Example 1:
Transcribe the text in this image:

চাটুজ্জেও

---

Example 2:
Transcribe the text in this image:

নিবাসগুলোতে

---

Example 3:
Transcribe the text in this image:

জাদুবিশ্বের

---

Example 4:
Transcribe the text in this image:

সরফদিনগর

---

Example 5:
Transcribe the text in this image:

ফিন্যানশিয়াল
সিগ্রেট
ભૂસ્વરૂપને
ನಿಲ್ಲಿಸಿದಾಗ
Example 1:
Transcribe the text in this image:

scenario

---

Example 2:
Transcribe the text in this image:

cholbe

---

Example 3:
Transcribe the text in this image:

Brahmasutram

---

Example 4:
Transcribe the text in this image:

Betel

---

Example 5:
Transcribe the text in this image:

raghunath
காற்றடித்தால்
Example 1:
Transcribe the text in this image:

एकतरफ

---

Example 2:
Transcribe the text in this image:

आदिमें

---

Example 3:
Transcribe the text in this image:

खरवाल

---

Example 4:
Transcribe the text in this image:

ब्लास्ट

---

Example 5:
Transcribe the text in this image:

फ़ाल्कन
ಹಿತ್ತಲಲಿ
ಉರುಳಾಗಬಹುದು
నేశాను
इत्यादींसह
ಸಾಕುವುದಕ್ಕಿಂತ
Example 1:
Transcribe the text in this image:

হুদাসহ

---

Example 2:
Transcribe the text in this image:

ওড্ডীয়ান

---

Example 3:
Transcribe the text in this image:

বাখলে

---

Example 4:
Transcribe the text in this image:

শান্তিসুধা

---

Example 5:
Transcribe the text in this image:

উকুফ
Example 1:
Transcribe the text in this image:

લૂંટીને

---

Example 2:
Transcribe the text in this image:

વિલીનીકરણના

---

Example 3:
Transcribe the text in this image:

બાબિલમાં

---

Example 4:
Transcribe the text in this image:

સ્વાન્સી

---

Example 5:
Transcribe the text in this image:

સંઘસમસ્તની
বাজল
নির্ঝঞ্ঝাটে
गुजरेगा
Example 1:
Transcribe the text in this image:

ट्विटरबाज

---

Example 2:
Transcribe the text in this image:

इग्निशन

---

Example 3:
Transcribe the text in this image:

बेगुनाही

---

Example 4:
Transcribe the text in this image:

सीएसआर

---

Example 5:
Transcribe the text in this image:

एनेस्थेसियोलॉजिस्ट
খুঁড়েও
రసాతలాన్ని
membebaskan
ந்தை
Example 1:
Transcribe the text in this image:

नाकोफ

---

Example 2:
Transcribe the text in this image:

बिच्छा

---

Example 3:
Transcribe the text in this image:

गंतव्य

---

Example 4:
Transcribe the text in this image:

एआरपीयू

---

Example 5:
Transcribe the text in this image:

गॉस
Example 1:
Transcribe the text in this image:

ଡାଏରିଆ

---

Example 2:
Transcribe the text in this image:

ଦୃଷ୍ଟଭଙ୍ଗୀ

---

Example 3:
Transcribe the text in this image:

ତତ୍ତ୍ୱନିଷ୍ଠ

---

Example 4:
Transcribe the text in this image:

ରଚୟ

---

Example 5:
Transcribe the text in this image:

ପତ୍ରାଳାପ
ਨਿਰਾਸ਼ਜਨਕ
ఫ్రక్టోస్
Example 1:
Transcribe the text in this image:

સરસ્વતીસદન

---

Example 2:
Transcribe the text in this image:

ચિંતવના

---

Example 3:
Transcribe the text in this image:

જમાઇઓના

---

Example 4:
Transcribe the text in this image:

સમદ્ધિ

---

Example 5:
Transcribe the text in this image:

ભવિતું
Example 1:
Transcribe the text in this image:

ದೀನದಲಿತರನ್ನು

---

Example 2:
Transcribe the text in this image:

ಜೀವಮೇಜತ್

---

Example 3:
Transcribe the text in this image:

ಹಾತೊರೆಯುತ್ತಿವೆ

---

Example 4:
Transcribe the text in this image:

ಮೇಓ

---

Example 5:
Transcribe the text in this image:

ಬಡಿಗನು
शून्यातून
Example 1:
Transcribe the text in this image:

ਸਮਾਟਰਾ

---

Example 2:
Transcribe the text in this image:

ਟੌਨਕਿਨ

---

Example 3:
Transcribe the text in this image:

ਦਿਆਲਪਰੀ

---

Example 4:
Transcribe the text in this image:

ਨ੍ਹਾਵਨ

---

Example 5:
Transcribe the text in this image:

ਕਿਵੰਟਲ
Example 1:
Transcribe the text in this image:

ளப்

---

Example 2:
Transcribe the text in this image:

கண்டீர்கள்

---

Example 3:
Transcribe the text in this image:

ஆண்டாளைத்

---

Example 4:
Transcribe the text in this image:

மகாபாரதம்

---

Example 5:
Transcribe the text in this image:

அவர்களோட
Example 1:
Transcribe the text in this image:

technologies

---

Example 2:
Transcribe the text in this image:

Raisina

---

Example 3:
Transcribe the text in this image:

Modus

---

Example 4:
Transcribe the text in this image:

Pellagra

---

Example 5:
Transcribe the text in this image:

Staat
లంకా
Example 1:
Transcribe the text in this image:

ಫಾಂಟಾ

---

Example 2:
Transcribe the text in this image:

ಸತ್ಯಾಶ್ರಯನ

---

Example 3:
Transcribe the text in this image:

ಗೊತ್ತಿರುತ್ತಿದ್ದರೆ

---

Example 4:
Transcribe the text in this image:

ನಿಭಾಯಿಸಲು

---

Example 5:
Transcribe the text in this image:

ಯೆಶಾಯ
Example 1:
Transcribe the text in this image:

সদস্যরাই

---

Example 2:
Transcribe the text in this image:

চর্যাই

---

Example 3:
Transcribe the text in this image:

..............................

# EXERCISE REQUIREMENTS
Go through the listing and copy all of it exactly.

# YOUR SOLUTION
Example 1:
Transcribe the text in this image:

চাটুজ্জেও

---

Example 2:
Transcribe the text in this image:

নিবাসগুলোতে

---

Example 3:
Transcribe the text in this image:

জাদুবিশ্বের

---

Example 4:
Transcribe the text in this image:

সরফদিনগর

---

Example 5:
Transcribe the text in this image:

ফিন্যানশিয়াল
সিগ্রেট
ભૂસ્વરૂપને
ನಿಲ್ಲಿಸಿದಾಗ
Example 1:
Transcribe the text in this image:

scenario

---

Example 2:
Transcribe the text in this image:

cholbe

---

Example 3:
Transcribe the text in this image:

Brahmasutram

---

Example 4:
Transcribe the text in this image:

Betel

---

Example 5:
Transcribe the text in this image:

raghunath
காற்றடித்தால்
Example 1:
Transcribe the text in this image:

एकतरफ

---

Example 2:
Transcribe the text in this image:

आदिमें

---

Example 3:
Transcribe the text in this image:

खरवाल

---

Example 4:
Transcribe the text in this image:

ब्लास्ट

---

Example 5:
Transcribe the text in this image:

फ़ाल्कन
ಹಿತ್ತಲಲಿ
ಉರುಳಾಗಬಹುದು
నేశాను
इत्यादींसह
ಸಾಕುವುದಕ್ಕಿಂತ
Example 1:
Transcribe the text in this image:

হুদাসহ

---

Example 2:
Transcribe the text in this image:

ওড্ডীয়ান

---

Example 3:
Transcribe the text in this image:

বাখলে

---

Example 4:
Transcribe the text in this image:

শান্তিসুধা

---

Example 5:
Transcribe the text in this image:

উকুফ
Example 1:
Transcribe the text in this image:

લૂંટીને

---

Example 2:
Transcribe the text in this image:

વિલીનીકરણના

---

Example 3:
Transcribe the text in this image:

બાબિલમાં

---

Example 4:
Transcribe the text in this image:

સ્વાન્સી

---

Example 5:
Transcribe the text in this image:

સંઘસમસ્તની
বাজল
নির্ঝঞ্ঝাটে
गुजरेगा
Example 1:
Transcribe the text in this image:

ट्विटरबाज

---

Example 2:
Transcribe the text in this image:

इग्निशन

---

Example 3:
Transcribe the text in this image:

बेगुनाही

---

Example 4:
Transcribe the text in this image:

सीएसआर

---

Example 5:
Transcribe the text in this image:

एनेस्थेसियोलॉजिस्ट
খুঁড়েও
రసాతలాన్ని
membebaskan
ந்தை
Example 1:
Transcribe the text in this image:

नाकोफ

---

Example 2:
Transcribe the text in this image:

बिच्छा

---

Example 3:
Transcribe the text in this image:

गंतव्य

---

Example 4:
Transcribe the text in this image:

एआरपीयू

---

Example 5:
Transcribe the text in this image:

गॉस
Example 1:
Transcribe the text in this image:

ଡାଏରିଆ

---

Example 2:
Transcribe the text in this image:

ଦୃଷ୍ଟଭଙ୍ଗୀ

---

Example 3:
Transcribe the text in this image:

ତତ୍ତ୍ୱନିଷ୍ଠ

---

Example 4:
Transcribe the text in this image:

ରଚୟ

---

Example 5:
Transcribe the text in this image:

ପତ୍ରାଳାପ
ਨਿਰਾਸ਼ਜਨਕ
ఫ్రక్టోస్
Example 1:
Transcribe the text in this image:

સરસ્વતીસદન

---

Example 2:
Transcribe the text in this image:

ચિંતવના

---

Example 3:
Transcribe the text in this image:

જમાઇઓના

---

Example 4:
Transcribe the text in this image:

સમદ્ધિ

---

Example 5:
Transcribe the text in this image:

ભવિતું
Example 1:
Transcribe the text in this image:

ದೀನದಲಿತರನ್ನು

---

Example 2:
Transcribe the text in this image:

ಜೀವಮೇಜತ್

---

Example 3:
Transcribe the text in this image:

ಹಾತೊರೆಯುತ್ತಿವೆ

---

Example 4:
Transcribe the text in this image:

ಮೇಓ

---

Example 5:
Transcribe the text in this image:

ಬಡಿಗನು
शून्यातून
Example 1:
Transcribe the text in this image:

ਸਮਾਟਰਾ

---

Example 2:
Transcribe the text in this image:

ਟੌਨਕਿਨ

---

Example 3:
Transcribe the text in this image:

ਦਿਆਲਪਰੀ

---

Example 4:
Transcribe the text in this image:

ਨ੍ਹਾਵਨ

---

Example 5:
Transcribe the text in this image:

ਕਿਵੰਟਲ
Example 1:
Transcribe the text in this image:

ளப்

---

Example 2:
Transcribe the text in this image:

கண்டீர்கள்

---

Example 3:
Transcribe the text in this image:

ஆண்டாளைத்

---

Example 4:
Transcribe the text in this image:

மகாபாரதம்

---

Example 5:
Transcribe the text in this image:

அவர்களோட
Example 1:
Transcribe the text in this image:

technologies

---

Example 2:
Transcribe the text in this image:

Raisina

---

Example 3:
Transcribe the text in this image:

Modus

---

Example 4:
Transcribe the text in this image:

Pellagra

---

Example 5:
Transcribe the text in this image:

Staat
లంకా
Example 1:
Transcribe the text in this image:

ಫಾಂಟಾ

---

Example 2:
Transcribe the text in this image:

ಸತ್ಯಾಶ್ರಯನ

---

Example 3:
Transcribe the text in this image:

ಗೊತ್ತಿರುತ್ತಿದ್ದರೆ

---

Example 4:
Transcribe the text in this image:

ನಿಭಾಯಿಸಲು

---

Example 5:
Transcribe the text in this image:

ಯೆಶಾಯ
Example 1:
Transcribe the text in this image:

সদস্যরাই

---

Example 2:
Transcribe the text in this image:

চর্যাই

---

Example 3:
Transcribe the text in this image:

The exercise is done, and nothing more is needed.